Météo France a récemment signalé des températures minimales jamais atteintes durant la nuit de mardi à mercredi dans plusieurs villes de l'ouest de la France. Ce phénomène de canicule en mai est décrit comme "un événement sans précédent" par Christophe Cassou, climatologue et directeur de recherche au CNRS.
Cette semaine, la France connaît une vague de chaleur historique, avec des températures déjà élevées pendant la journée, qui continuent de grimper durant la nuit. Dans l'ouest, où 13 départements sont en vigilance orange canicule, les températures nocturnes ont atteint des sommets.
Les relevés les plus marquants de Météo France indiquent que la température à Rennes n'est pas descendue sous les 20,9 degrés Celsius, battant ainsi le record de la veille de 20,5 degrés.
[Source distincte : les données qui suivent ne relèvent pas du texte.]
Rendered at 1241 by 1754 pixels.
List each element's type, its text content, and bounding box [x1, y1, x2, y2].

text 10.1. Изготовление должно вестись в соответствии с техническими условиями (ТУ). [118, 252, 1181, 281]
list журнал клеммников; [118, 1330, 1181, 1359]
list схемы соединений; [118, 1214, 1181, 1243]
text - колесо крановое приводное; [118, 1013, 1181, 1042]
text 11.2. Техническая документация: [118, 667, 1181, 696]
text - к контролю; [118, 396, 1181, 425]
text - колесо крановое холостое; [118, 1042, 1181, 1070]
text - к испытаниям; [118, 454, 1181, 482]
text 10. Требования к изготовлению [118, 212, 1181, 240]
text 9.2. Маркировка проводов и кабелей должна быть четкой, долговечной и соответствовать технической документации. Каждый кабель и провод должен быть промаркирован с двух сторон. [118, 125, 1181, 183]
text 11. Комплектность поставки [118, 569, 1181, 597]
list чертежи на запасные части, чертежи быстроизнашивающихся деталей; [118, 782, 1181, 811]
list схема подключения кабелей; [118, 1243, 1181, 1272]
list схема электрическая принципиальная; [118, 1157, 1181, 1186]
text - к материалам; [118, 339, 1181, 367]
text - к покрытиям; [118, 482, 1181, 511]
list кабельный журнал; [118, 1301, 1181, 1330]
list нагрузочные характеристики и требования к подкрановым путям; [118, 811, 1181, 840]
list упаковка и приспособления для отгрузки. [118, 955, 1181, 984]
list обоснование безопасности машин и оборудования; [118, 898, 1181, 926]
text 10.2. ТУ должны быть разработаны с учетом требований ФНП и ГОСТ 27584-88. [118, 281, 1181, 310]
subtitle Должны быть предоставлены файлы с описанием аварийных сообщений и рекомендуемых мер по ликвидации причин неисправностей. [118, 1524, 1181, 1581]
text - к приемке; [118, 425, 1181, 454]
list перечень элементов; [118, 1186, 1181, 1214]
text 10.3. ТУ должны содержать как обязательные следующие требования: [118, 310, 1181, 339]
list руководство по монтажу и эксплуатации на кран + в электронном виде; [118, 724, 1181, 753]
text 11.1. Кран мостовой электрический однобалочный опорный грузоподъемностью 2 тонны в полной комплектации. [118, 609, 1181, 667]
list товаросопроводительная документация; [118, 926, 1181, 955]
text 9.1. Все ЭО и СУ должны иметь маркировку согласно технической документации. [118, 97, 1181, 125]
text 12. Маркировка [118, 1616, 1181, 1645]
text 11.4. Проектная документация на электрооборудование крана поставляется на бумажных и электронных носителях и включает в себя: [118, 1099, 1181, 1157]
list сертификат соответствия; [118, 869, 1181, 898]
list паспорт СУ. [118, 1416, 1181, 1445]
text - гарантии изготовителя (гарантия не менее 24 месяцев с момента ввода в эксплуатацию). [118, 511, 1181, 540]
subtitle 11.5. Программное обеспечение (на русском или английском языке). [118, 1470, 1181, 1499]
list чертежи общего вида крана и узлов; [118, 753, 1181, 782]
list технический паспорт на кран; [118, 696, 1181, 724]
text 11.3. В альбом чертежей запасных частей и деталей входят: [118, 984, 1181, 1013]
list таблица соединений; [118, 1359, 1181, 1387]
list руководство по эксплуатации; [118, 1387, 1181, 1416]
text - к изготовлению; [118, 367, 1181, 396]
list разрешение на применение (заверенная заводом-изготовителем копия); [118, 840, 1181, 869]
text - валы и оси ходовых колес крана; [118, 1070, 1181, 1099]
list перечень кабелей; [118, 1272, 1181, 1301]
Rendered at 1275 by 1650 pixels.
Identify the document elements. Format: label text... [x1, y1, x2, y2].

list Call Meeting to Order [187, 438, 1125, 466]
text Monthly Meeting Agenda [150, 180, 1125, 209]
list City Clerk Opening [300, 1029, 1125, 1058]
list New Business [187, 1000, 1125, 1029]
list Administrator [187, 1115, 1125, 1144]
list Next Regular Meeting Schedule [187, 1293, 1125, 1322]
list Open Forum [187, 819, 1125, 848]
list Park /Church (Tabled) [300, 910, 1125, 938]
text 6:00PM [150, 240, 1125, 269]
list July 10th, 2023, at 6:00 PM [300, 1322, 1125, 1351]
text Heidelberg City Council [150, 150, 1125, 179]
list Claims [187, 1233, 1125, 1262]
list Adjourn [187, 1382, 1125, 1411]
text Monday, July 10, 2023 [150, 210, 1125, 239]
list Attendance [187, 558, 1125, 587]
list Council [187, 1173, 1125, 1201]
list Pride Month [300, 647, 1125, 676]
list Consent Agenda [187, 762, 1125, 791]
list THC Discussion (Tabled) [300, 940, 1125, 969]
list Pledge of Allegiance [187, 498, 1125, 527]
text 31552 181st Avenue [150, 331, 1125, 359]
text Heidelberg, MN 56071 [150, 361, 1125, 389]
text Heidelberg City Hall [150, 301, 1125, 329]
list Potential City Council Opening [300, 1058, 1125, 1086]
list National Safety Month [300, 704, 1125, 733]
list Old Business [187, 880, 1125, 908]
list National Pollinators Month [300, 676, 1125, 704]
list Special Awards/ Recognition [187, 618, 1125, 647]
Au Mans, la température a atteint une minimale de 20,5 degrés, là où le précédent record était de 20 degrés. À Cherbourg, il a fait 20,2 degrés, tandis qu'à l'île d'Ouessant, la température minime s'est maintenue à 20,8 degrés, faisant de cette nuit un moment historique depuis l'instauration de la station météo en 1995. En outre, de l'autre côté de la Manche, le Royaume-Uni a aussi connu des records, avec 35,1 degrés à Kew Gardens, près de Londres.
Un événement sans précédent en France
La semaine se profile avec des températures encore plus élevées, avec des prévisions atteignant jusqu'à 38 ou 39 degrés dans le sud du pays. "Une canicule au mois de mai, c'est un événement sans précédent en France", souligne Christophe Cassou sur franceinfo. Il détaille cette situation par sa précocité, son intensité et sa durée, qualifiant ces événements de "cygnes noirs", car ils établissent des records de plusieurs degrés au-delà des attentes. Bien qu'en tant qu'expert, il soit moins surpris, il souligne le caractère inattendu de cette canicule.
Cette situation est "relativement prévisible" selon Cassou, en lien avec le réchauffement climatique et les activités humaines. Le climatologue met en garde : "Le carbone (CO2) s'accumule dans l'atmosphère, et plus sa concentration est élevée, plus le réchauffement s'accentue. Pour freiner ce réchauffement, il est crucial de ne plus ajouter de molécules de CO2 dans notre atmosphère".